Global data standards and identifiers are essential to business growth, market stability and cost reduction. They are also challenging to implement in a technology environment characterised by data silos and at a time when standards differ across multiple jurisdictions and can lack clarity and specificity.
The need to implement standards, yet the difficulty in doing so, was noted by delegates responding to poll questions during a recent A-Team Group webinar, An Update on Data Standards and Global Identifiers. And there was certainly plenty to update, with the webinar speakers covering everything from the progress of standards development to use cases, challenges of implementation, the Legal Entity Identifier (LEI), the potential of a global framework, and the risks of not advancing global standards.
Dawd Haque, global lead for regulatory market initiatives, transformation and strategy at Deutsche Bank, started the conversation, noting: “Standards are very important and there is agreement on this. The problem is that interoperability between them is low, but the financial industry is working on this.”

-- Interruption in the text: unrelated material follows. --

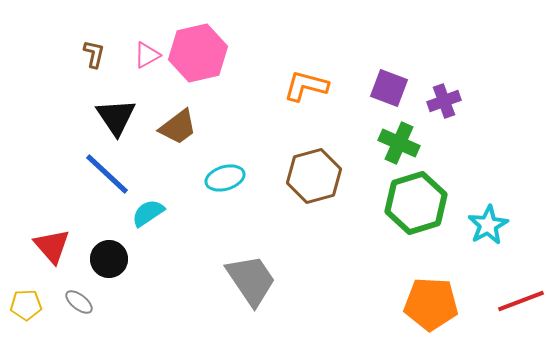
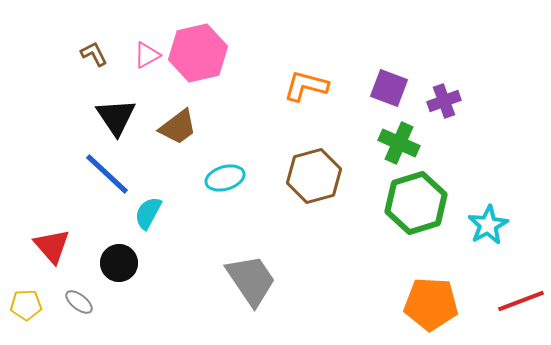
brown L-shape: rotated 40 degrees counterclockwise
cyan semicircle: rotated 28 degrees counterclockwise
black circle: moved 10 px right, 4 px down
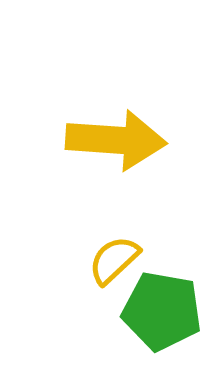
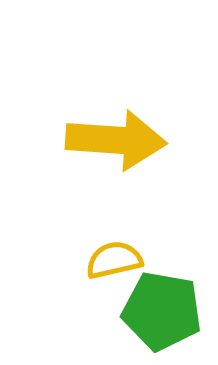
yellow semicircle: rotated 30 degrees clockwise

Emma Kalliomaki, managing director at the Association of National Numbering Agencies (ANNA) and the Derivatives Service Bureau (DSB), went on to discuss the use cases of standards, particularly regulatory compliance and more recently voluntary use to deliver benefits including data quality and improved operations.

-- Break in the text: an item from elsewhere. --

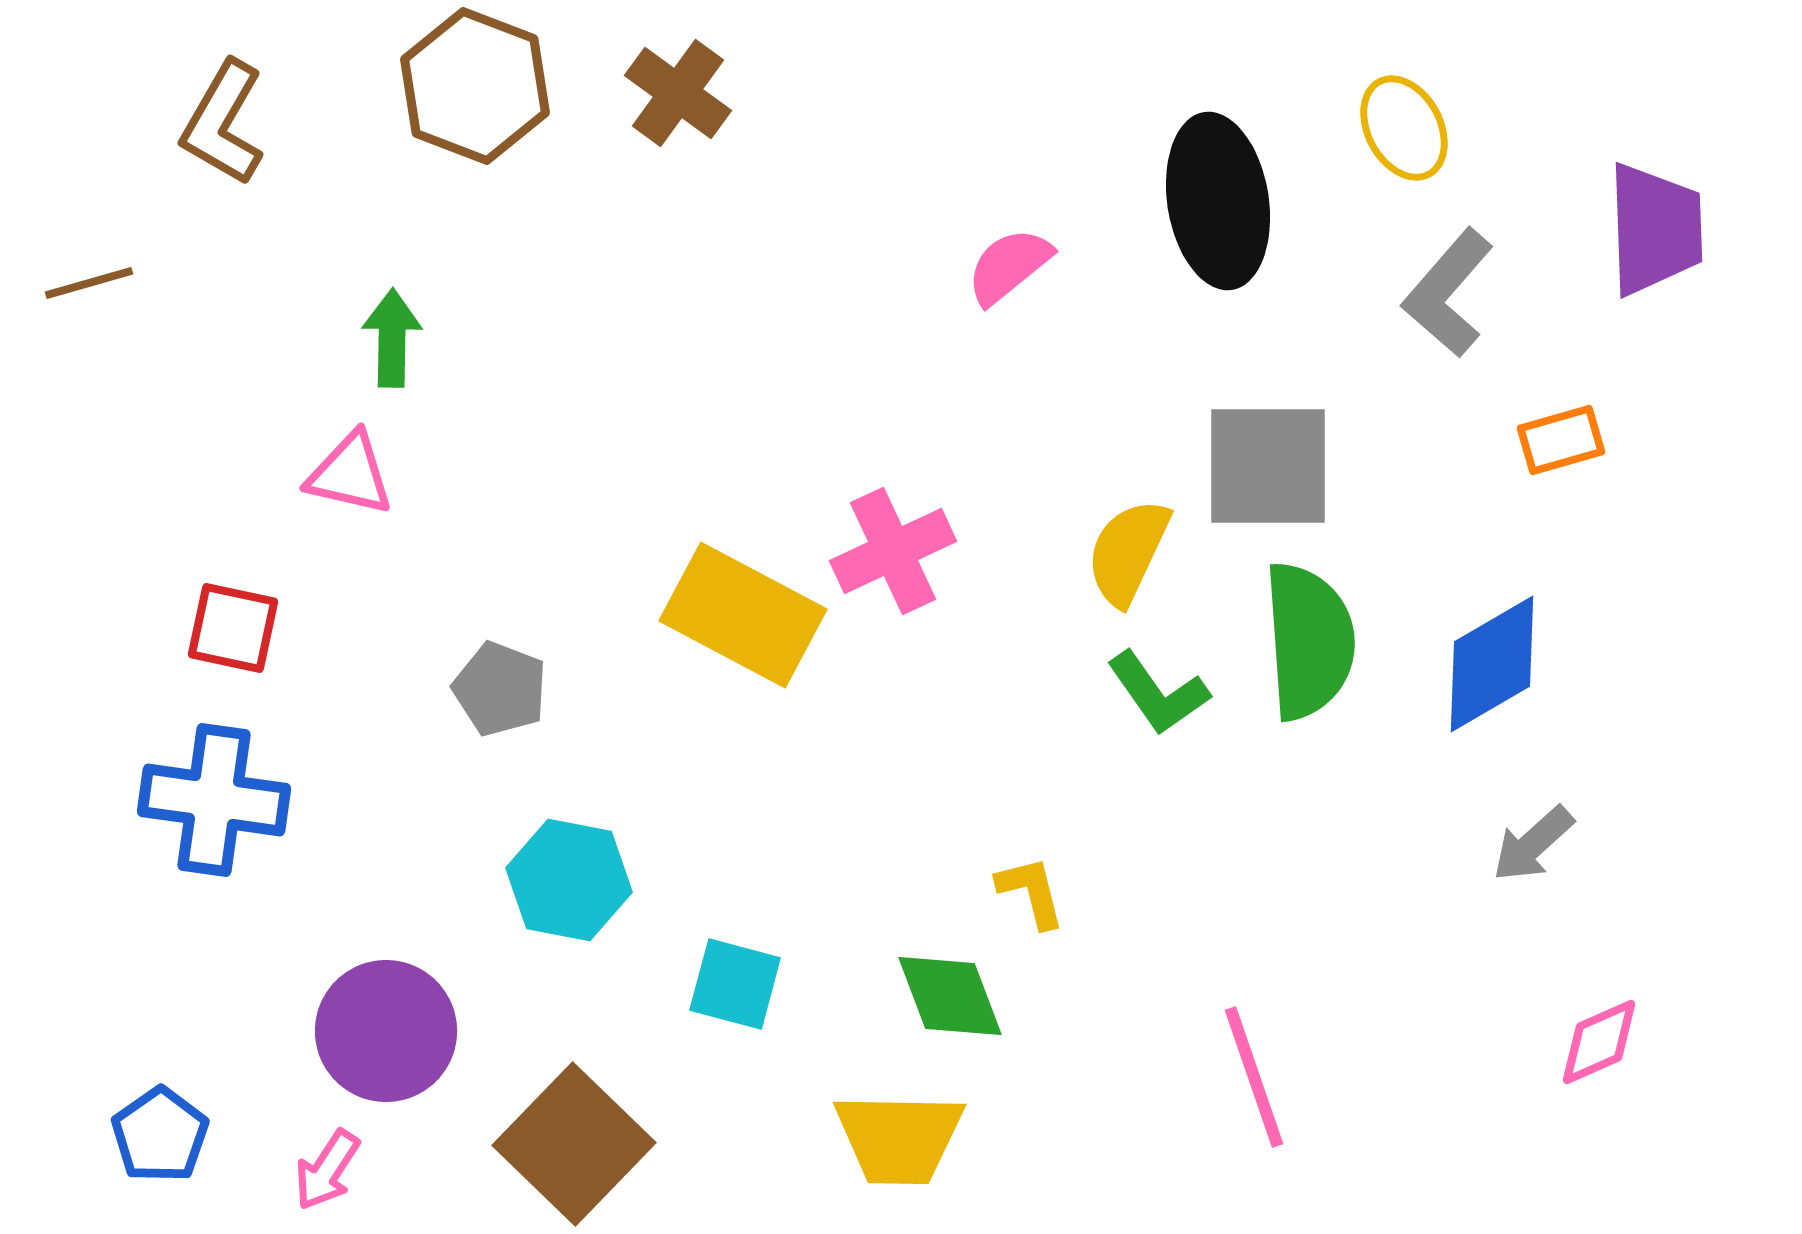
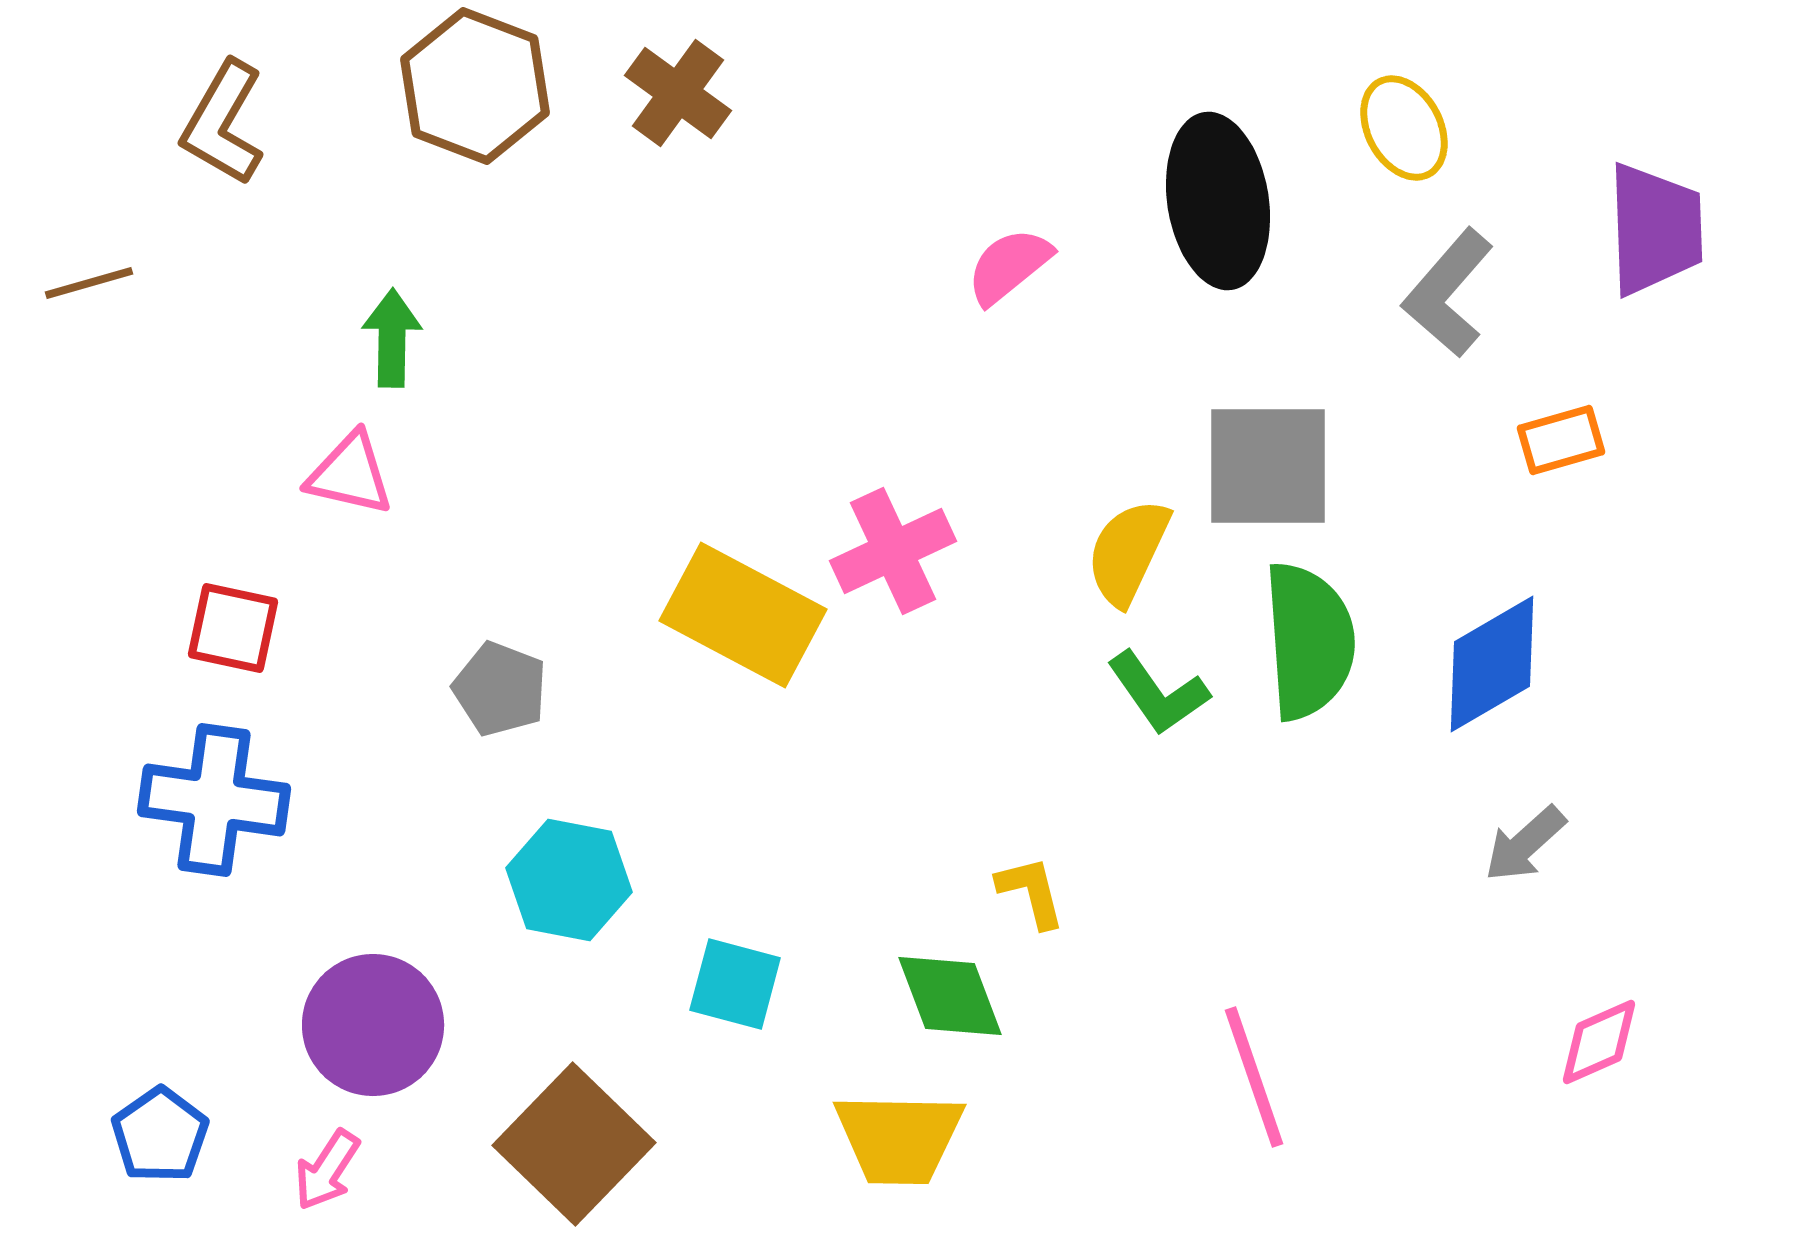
gray arrow: moved 8 px left
purple circle: moved 13 px left, 6 px up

The challenges of ongoing development and deployment of standards include jurisdictional differences and making standards jurisdiction agnostic, developing flexible standards that can change in line with industry movement, and ensuring standards are open and accessible. With these challenges in mind, the speakers turned their attention to the potential of a data standards framework.
Roger Fahy, vice president and chief operating officer at CUSIP Global Services, noted that there is already a framework containing common standards, such as ISINs, LEIs and CFIs that work across borders and languages, and that this could be further developed. He added: “Standards must be built on trust and support the need to automate our industry, for example to achieve automated execution reporting.” The webinar audience agreed, with a poll question revealing that a vast majority of delegates would definitely or probably support an industry effort to build a global framework of data standards and identifiers.
And the risks of not advancing global data standards? “Standards are living creatures and they require attention and development,” said Kalliomaki, “There will be risks if they become outdated.”